Des programmes télévisés diffusés en violation du droit

Selon l’article 61 de la Loi portant protection de l’Enfant, la diffusion de films pornographiques à l’intention des enfants ainsi que leur exposition à des chansons et spectacles obscènes sont strictement interdites. Malheureusement, des séries télévisées, films et autres clips diffusés pendant la journée présentent des scènes plus qu’obscènes au vu et au su de tous. « Dans notre pays, nous avons presque toutes les lois. Mais nous avons un problème d’application et du suivi, a affirmé Doudou Kafuti, Coordonnateur de Canal Numérique Télévision. Ici la loi est faite pour le faible et les forts sont protégés. Il y a des organes de presse qui diffusent des choses non adaptées aux enfants pendant la journée et ne sont pas inquiétés vu qu’ils sont protégés par les gens du pouvoir ». Il affirme par ailleurs que le Conseil Supérieur de l’Audiovisuel (CSAC), institution d’appui à la démocratie chargée de réguler les medias audiovisuels, est incapable de sanctionner les médias. « Le CSAC n’est pas autonome, a-t-il laissé entendre.
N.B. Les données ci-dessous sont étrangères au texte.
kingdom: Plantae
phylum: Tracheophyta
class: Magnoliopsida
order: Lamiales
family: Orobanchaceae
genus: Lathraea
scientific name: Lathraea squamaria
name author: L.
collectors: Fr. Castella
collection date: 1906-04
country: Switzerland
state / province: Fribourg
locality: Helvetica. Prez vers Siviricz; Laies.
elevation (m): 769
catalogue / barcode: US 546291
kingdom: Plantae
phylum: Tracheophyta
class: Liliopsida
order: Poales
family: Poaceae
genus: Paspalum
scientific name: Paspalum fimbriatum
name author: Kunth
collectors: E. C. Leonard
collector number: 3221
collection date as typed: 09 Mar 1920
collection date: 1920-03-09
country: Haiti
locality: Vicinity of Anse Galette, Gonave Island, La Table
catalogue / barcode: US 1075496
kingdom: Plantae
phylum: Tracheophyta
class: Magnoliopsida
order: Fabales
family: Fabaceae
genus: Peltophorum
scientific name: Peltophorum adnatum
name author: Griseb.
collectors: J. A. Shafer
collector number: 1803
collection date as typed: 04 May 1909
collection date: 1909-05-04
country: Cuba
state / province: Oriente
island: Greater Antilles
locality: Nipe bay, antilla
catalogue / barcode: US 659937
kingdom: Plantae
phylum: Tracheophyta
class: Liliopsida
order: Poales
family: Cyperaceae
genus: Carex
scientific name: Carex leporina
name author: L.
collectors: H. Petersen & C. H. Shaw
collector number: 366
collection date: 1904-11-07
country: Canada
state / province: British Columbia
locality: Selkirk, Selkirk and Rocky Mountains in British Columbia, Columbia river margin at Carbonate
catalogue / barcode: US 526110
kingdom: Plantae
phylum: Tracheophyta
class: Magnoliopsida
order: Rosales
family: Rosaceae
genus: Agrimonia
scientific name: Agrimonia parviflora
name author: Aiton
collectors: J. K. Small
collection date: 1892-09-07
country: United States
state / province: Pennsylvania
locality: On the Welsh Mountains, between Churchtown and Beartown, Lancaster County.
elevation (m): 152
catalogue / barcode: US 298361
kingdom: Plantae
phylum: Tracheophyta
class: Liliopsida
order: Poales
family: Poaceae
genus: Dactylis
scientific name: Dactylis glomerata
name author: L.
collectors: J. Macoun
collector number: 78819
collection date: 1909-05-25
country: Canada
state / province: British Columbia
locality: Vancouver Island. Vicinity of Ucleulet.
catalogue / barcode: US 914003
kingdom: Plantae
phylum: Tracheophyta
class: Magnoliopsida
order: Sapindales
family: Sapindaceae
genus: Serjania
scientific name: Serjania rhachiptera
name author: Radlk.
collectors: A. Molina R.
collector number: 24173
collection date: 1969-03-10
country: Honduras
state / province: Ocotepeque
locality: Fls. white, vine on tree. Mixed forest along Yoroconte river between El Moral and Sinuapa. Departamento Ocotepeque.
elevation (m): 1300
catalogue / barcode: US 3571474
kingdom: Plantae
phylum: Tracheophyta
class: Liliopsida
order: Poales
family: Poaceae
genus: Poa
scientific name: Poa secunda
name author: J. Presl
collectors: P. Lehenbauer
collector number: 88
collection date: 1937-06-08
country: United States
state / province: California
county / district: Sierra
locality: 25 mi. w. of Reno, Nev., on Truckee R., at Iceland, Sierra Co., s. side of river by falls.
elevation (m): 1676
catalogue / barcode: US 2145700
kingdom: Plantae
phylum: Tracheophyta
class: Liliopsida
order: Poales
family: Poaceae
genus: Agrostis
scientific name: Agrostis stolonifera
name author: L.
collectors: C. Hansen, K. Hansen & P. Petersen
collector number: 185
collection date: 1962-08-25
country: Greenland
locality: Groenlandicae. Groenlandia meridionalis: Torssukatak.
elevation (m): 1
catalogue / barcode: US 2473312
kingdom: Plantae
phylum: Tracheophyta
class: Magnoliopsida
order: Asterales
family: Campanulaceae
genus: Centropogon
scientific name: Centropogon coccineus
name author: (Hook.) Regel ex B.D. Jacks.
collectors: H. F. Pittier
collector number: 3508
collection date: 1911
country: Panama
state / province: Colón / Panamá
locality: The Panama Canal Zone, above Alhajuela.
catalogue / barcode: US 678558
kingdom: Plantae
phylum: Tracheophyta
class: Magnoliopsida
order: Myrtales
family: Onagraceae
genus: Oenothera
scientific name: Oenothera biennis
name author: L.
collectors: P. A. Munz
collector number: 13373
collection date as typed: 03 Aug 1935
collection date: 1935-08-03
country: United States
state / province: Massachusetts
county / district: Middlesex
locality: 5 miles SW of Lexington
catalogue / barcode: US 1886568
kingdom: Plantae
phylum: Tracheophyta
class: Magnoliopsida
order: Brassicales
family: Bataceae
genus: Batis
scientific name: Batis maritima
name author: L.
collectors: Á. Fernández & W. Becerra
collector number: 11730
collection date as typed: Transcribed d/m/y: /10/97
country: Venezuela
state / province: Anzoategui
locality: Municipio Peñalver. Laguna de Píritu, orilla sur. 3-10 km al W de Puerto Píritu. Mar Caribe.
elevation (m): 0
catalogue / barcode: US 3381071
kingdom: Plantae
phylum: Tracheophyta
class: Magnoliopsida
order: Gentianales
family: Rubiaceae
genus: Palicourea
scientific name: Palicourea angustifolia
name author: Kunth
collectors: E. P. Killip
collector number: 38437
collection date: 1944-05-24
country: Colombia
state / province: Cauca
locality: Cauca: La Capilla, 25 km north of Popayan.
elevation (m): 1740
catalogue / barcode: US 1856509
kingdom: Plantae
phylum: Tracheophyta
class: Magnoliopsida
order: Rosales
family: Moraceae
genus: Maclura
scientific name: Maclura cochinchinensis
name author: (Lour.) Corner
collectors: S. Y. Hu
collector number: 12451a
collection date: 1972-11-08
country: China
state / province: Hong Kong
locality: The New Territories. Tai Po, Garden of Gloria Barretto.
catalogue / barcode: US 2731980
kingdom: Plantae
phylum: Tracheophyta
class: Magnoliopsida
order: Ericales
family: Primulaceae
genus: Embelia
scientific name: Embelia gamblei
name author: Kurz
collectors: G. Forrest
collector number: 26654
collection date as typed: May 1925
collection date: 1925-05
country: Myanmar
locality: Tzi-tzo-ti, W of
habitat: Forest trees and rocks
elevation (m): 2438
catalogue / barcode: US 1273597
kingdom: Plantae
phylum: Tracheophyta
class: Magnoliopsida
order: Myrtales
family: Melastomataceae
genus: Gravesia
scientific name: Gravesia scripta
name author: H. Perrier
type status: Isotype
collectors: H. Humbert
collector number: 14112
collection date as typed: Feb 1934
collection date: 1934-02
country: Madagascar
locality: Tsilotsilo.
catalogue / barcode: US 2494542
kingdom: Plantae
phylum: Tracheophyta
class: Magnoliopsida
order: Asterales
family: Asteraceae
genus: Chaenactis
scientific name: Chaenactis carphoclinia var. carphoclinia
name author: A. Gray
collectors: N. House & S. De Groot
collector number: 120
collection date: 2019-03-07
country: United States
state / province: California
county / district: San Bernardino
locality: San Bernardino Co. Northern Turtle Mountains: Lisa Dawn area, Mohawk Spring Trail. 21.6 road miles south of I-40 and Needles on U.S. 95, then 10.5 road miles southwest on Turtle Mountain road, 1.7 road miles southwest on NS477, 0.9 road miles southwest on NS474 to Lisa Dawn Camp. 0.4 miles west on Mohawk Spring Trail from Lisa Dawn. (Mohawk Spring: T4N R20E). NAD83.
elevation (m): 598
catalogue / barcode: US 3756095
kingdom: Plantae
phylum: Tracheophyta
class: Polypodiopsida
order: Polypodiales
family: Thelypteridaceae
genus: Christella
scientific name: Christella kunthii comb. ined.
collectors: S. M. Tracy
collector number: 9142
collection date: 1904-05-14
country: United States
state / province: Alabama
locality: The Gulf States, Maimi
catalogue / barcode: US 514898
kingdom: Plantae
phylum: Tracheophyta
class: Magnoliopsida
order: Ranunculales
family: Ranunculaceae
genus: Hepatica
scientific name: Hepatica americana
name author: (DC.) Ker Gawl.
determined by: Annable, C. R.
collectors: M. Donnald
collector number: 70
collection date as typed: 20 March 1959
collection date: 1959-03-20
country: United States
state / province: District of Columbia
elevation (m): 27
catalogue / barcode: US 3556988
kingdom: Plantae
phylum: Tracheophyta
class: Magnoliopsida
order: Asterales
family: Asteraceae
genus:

Il est pris en otage par le pouvoir qui lui dicte sa loi ».

Pour les autorités de CSAC, il leur manque des moyens tant financiers que matériels pour faire le suivi et l’appliquer de la loi. « Notre structure qui lutte contre les informations, images et matériels qui nuisent l’aspect physique, social, moral, et mental de l’enfant travaille avec les moyens de bord pour répondre aux attentes de la population, a affirmé Alain Nkoy, vice-président de CSAC. Nous procédons pour l’instant par une approche pédagogique en invitant les uns et les autres au respect de la loi ». Cependant, quelques medias mécontents de ces dérapages estiment que l’approche pédagogique optée par la CSAC et le manque des moyens contribuent à l’amplification des actes de violation des droits des enfants par des programmes télévisés. « On ne peut pas comprendre qu’il y ait au quotidien des cas flagrants de la violation des programmes télévisées et que le CSAC se permette de se comporter en pédagogue », nous ont déclaré plusieurs responsables des medias congolais.

Vu l’ampleur des dégâts causés sur les enfants par des programmes télévisés, l’heure n’est plus à constater mais à passer à l’acte pour arrêter ce mal qui ronge la société et remet en cause le développement psychologique, social, mental et moral des enfants.